Bright-eyed and bushy tailed, I headed off to Indiana University School of Law-Bloomington (the former home of Coach Bobby Knight) to become an environmental lawyer.
Yes, I was going to save the planet and the trees!
During my first year, I eagerly secured a summer internship at the U.S. Department of Energy in Washington, D.C. and signed up for an environmental law class in my second year.
Remember: I was going to save the planet, plants, animals and the trees!
The environmental law class was not what I had envisioned. I thought it was going to be fun and exciting, but instead I had to read these painfully dull and dry statutes called the Resource Conservation and Recovery Act and the Comprehensive Environmental Response, Compensation and Liability Act. I was bored to tears. I knew immediately that environmental law was not for me.

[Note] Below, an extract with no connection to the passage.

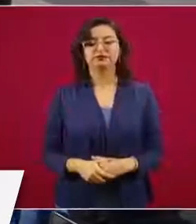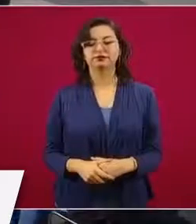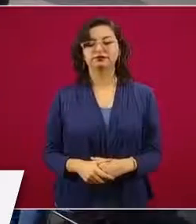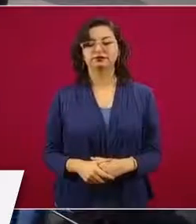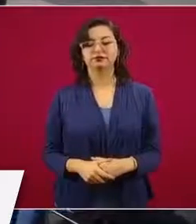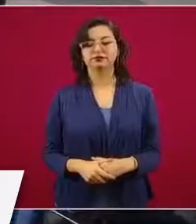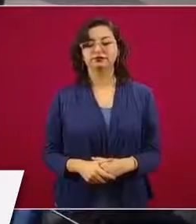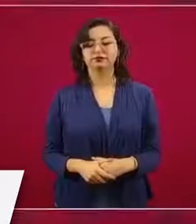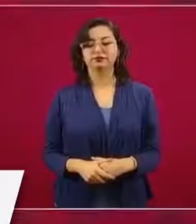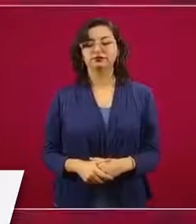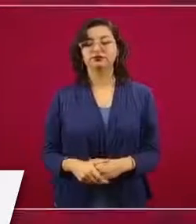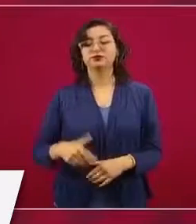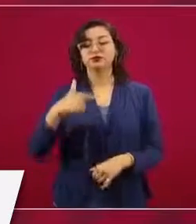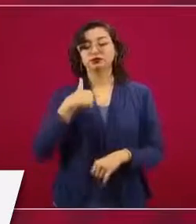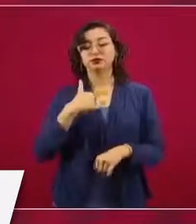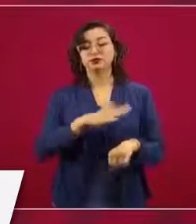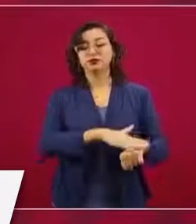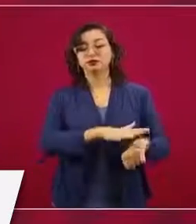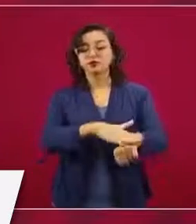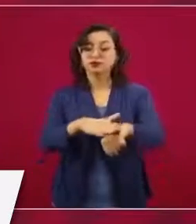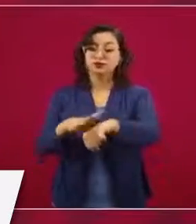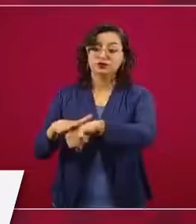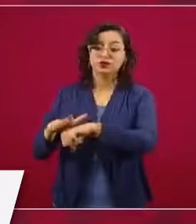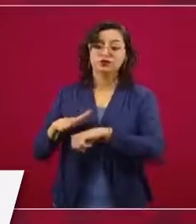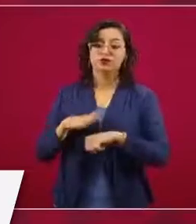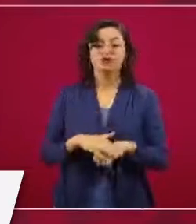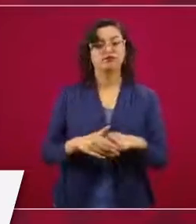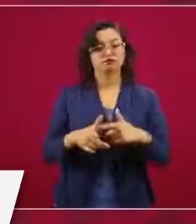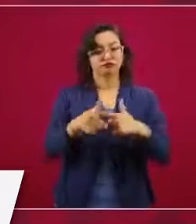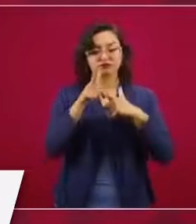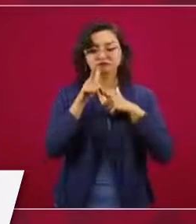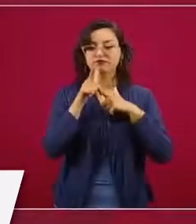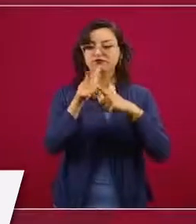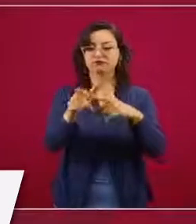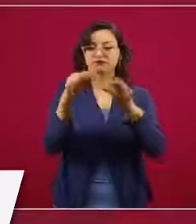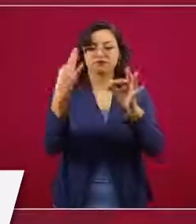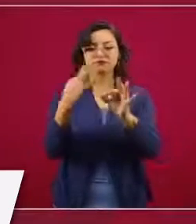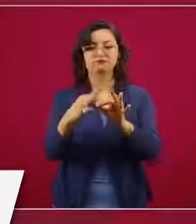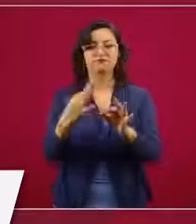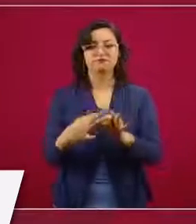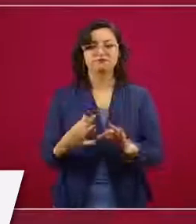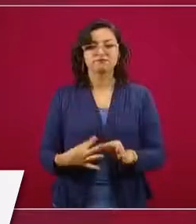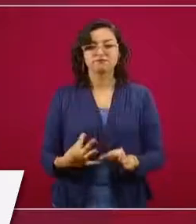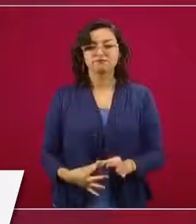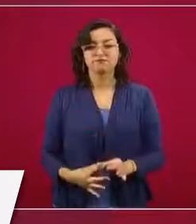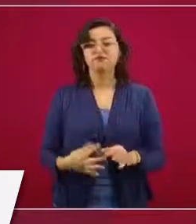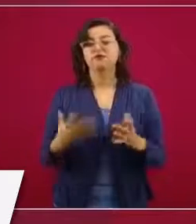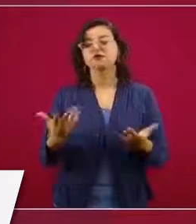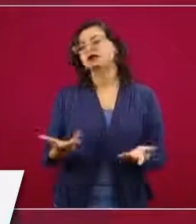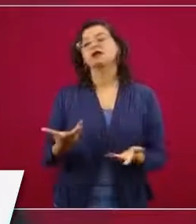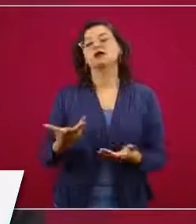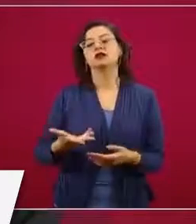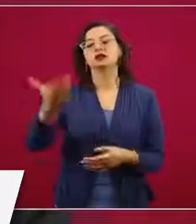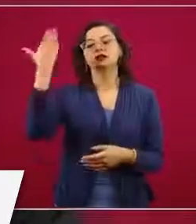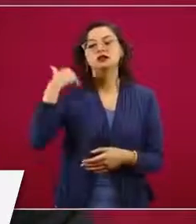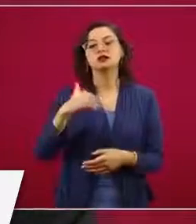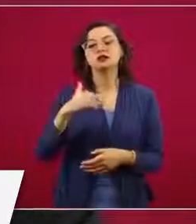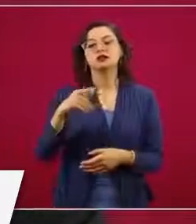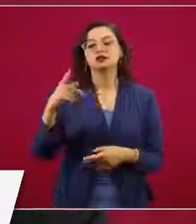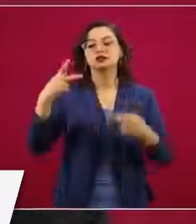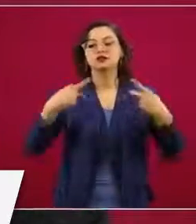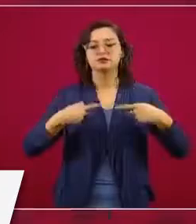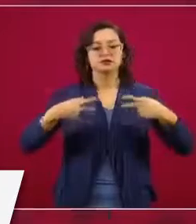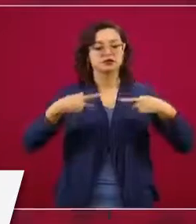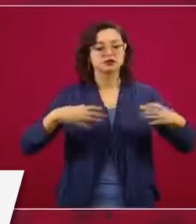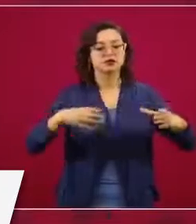Y yo convoco a que continuemos así. Desde el principio, por recomendación de los especialistas,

During my second year in law school, I had an opportunity to do a legal internship at the National Football League (“NFL”) in New York City. I worked with the labor management council team, which represented the team owners against the football players. I had one big case that summer where we represented the Indianapolis Colts against a former football player who had been cut from the team. That summer, I worked days, nights and on weekends on that case. The arbitration (which is like a mini-trial) was slated to take place in Indianapolis in front of an arbitrator. I was elated because the NFL flew me to Indianapolis for the arbitration with the lead attorney on the case (as a law student that was big). From that experience, I was hooked! I knew from that point on that I wanted to be a labor lawyer—yes, just like Dad! Who knew?
I also was so inspired from the experience at the NFL that I signed up for labor and employment law classes during my third year in law school and wrote a note for the Indiana Law Journal entitled Professional AthletesóHeld to a Higher Standard and Above the Law: A Comment on High-Profile Criminal Defendants and the Need for States to Establish High-Profile Courts.
After law school, I worked at two New York City law firms, where I practiced labor and employment law representing corporations. After serving at the law firms, I joined CBS in 2002, where I have been happy ever since.
If you are interested in pursuing a career as a lawyer in the entertainment business, here are three key suggestions I share:
- SUMMER LAW INTERNSHIPS: If you are currently in law school, apply for a summer law internship with sports, internet, and entertainment companies. This experience will provide you with a great opportunity to learn the entertainment business and will provide you with exposure to different practice areas.
- PRACTICE AREAS: To be a lawyer in the entertainment business, you will need to learn and specialize in a core practice area. Attorneys working in entertainment-related legal departments have backgrounds in the following practice areas: corporate, mergers and acquisitions, communications, media, copyright, trademarks, real estate, labor and employment, litigation, compliance, contracts, and first amendment law. With the boom of the internet, privacy law will continue to be a hot and needed practice area to specialize in and to learn.
- GET OUT & NETWORK: Networking is key. Jobs in the entertainment business often are found through word of mouth. Get out and join various sports and entertainment law bar associations such as the UCLA Sports Law Society, the Beverly Hills Bar Association, the American Bar Association (Sports and Entertainment), and the Black Entertainment Lawyers Sports Association. Consequently, almost any practice area in the law will qualify you to work in the entertainment industry. Add a strong legal foundation with the above three suggestions, and you are ready to go and be an asset in any entertainment field.